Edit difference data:

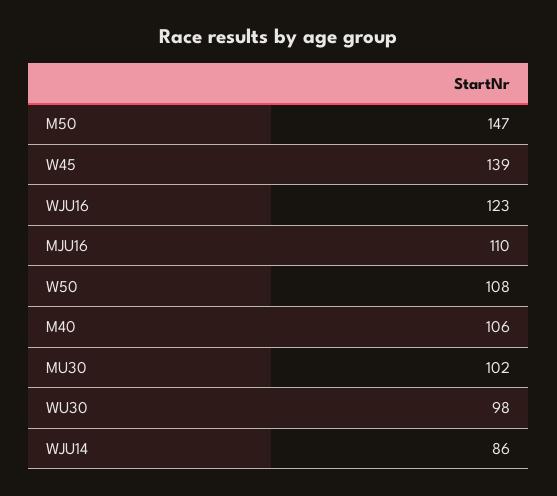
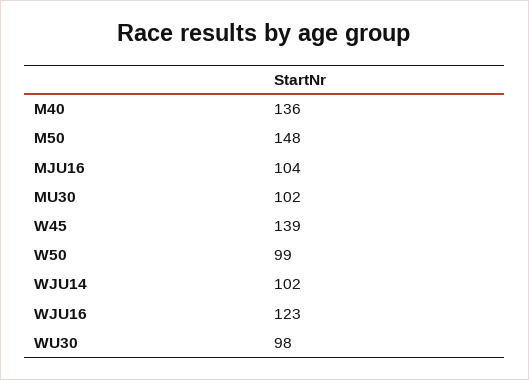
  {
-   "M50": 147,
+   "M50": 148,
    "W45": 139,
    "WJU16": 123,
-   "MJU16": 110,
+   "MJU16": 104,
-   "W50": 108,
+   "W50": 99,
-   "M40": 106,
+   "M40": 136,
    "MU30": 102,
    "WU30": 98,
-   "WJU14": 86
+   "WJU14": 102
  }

What needs to be done -
Reproduce every record above exactly as given, excluding pictures from the result.

Expected answer -
  {
-   "M50": 147,
+   "M50": 148,
    "W45": 139,
    "WJU16": 123,
-   "MJU16": 110,
+   "MJU16": 104,
-   "W50": 108,
+   "W50": 99,
-   "M40": 106,
+   "M40": 136,
    "MU30": 102,
    "WU30": 98,
-   "WJU14": 86
+   "WJU14": 102
  }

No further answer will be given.